Menurut abdul muktie fadjar (2006:11-13) ada beberapa alasan mengapa UUD
1945 sebelum amandemen dirasa condong ke arah executive heavy salah satunya
struktur UUD 1945 (sebelum amandemen), menempatkan dan memberikan kekuasaan
yang terlalu besar kepada Presiden yang tidak hanya memegang kekuasaan
pemerintahan, tetapi juga menjalankan kekuasaan membentuk undang-undang
(legislative) mengacu pada pasal 5 ayat (1) UUD 1945 sebelum amandemen
“Presiden memegang kekuasaan membentuk undang-undang dengan persetujuan
Dewan Perwakilan Rakyat.”

Selain itu, UUD 1945 (sebelum amandemen) tidak cukup memuat sistem check
and balances antara cabang-cabang pemerintahan, yang akibatnya kekuasaan Presiden
semakin besar dan menguat karena tidak cukup mekanisme kendali dan pengimbang
dari cabang-cabang kekuasaan yang lain.
Ketiga, UUD 1945 (sebelum amandemen) menjadi instrumen politik yang
ampuh untuk membenarkan berkembangnya otoritarianisme yang menyuburkan
praktek-praktek korupsi, kolusi, dan nepotisme di sekitar kekuasaan Presiden.

Sebagai negara penganut paham demokrasi yang tercemin pada pasal 1 ayat
(2) UUD 1945 setelah amandemen yang menyatakan bahwa “Kedaulatan berada di
tangan rakyat dan dilaksanakan menurut undang-undang dasar” fenomena
executive heavy ini menurut saya perlu dibahas dan diketahui pada masa sekarang.
Sebagai sebuah pelajaran dan acuan agar tidak lagi terjadi penyimpangan kekuasaan
dalam system ketatanegaraan Indonesia. hal ini juga memperlihatkan pentingnya
mekanisme Check and balances atas separation of power (pembagian kekuasaan) agar
terwujud negara demokrasi dengan Rakyat sebagai pemegang kekuasaan tertinggi.
Presiden dan Lembaga tinggi lainnya berperan sebagai pengemban amanah rakyat,
menjalankan pemerintahan harus nya sesuai dengan kepentingan rakyat, bukan
kepentingan politik pribadi dengan maksud tertentu.

Adanya amandemen UUD 1945 yang lebih menganut system check and
balances, perlahan merubah Haluan kekuasaan dari sifat executive heavy ini.
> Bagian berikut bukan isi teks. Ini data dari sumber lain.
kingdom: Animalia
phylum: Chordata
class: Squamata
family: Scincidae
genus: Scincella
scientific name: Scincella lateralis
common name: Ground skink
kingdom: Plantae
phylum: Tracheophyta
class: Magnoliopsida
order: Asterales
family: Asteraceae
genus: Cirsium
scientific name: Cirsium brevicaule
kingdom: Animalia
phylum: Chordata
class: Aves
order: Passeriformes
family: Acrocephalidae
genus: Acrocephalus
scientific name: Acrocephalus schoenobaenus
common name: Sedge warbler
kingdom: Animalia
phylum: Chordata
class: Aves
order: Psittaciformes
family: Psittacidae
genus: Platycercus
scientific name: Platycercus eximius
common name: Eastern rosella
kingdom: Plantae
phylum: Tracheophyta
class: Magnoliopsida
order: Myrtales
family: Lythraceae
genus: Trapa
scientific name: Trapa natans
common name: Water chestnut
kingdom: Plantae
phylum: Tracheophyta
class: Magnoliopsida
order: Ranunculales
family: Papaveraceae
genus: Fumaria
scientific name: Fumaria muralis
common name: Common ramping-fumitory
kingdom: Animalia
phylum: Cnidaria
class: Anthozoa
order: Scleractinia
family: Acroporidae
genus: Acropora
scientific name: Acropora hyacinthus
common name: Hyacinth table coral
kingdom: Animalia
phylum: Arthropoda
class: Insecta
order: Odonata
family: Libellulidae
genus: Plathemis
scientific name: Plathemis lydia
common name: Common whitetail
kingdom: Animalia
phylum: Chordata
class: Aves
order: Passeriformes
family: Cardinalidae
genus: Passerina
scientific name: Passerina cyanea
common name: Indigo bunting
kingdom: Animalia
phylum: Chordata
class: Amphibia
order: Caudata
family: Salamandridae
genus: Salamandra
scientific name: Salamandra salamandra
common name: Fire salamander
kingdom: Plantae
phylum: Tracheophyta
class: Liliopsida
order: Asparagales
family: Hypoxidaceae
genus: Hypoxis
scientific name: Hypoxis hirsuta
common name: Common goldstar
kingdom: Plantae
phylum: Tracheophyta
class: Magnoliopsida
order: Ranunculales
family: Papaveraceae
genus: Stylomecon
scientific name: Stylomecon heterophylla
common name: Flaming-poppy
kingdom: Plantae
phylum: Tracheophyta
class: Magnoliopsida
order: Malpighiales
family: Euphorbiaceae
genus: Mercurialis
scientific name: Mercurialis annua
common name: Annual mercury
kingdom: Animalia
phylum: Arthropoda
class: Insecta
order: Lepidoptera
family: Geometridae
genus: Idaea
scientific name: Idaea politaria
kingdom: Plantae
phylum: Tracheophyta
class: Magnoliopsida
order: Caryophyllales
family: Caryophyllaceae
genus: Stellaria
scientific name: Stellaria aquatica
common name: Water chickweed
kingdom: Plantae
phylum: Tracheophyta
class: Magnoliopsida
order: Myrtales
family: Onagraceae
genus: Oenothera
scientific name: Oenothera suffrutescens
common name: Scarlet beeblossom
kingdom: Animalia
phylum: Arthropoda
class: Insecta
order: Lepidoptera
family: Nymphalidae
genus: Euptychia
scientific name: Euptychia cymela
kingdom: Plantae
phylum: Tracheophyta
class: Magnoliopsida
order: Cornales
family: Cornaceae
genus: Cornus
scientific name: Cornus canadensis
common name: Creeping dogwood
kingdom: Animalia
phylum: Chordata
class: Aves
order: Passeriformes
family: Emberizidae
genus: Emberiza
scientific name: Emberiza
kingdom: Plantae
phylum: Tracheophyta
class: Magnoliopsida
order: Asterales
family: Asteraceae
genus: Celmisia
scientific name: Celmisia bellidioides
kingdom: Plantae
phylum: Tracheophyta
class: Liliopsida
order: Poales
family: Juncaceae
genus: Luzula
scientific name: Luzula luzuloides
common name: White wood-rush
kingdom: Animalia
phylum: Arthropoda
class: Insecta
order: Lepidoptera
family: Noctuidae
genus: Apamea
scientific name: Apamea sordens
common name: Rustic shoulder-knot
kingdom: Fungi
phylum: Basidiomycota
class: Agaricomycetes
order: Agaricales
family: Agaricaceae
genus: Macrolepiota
Memang
masi belum sempurna dan di gadang-gadang malah memunculkan legislative heavy.
Pada realitas yang terjadi, kesesuaian-kesesuaian teoritik yang ada memang tidak selalu
berjalan mulus. Dengan dengan segala konflik ketatanegaraan yang pernah terjadi
terlihat bahwa bangsa Indonesia selalu berkembang sebagai cara untuk mewujudkan
tujuan bangsa Indonesia sebaik-baiknya. Para pendiri negara, presiden, dan jajaran
pejabat tinggi negara lainnya hanyalah manusia biasa yang dapat berbuat salah, namun
berpatokan dengan pasal 1 ayat 3 UUD 1945 “negara Indonesia adalah negara
hukum” menjadi penegasan bahwa hukum dasar di Indonesia harus lah dibuat serinci
mungkin agar pemerintahan dapat berjalan sesuai yang diharapkan.
Referensi

Abdul Mukhtie Fadjar. 2006. Hukum Konstitusi dan Mahkamah Konstitusi, Jakarta-
Yogyakarta: Konstitusi Press dan Citra Media.

Sunarto, (2016). Prinsip check and balances dalam system Ketatanegaraan Indonesia.
Masalah - Masalah Hukum, Jilid 45. 157-163

Sanusi, H. A. (2009). Relasi antara korupsi dan kekuasaan. kontitusi.

sulardi. mewujudkan check and balances dalam penyusunan undang undang.

windarawan, p. (2012). Pergeseran Kekuasaan Tipologi Ketiga. Jurnal Konstitusi.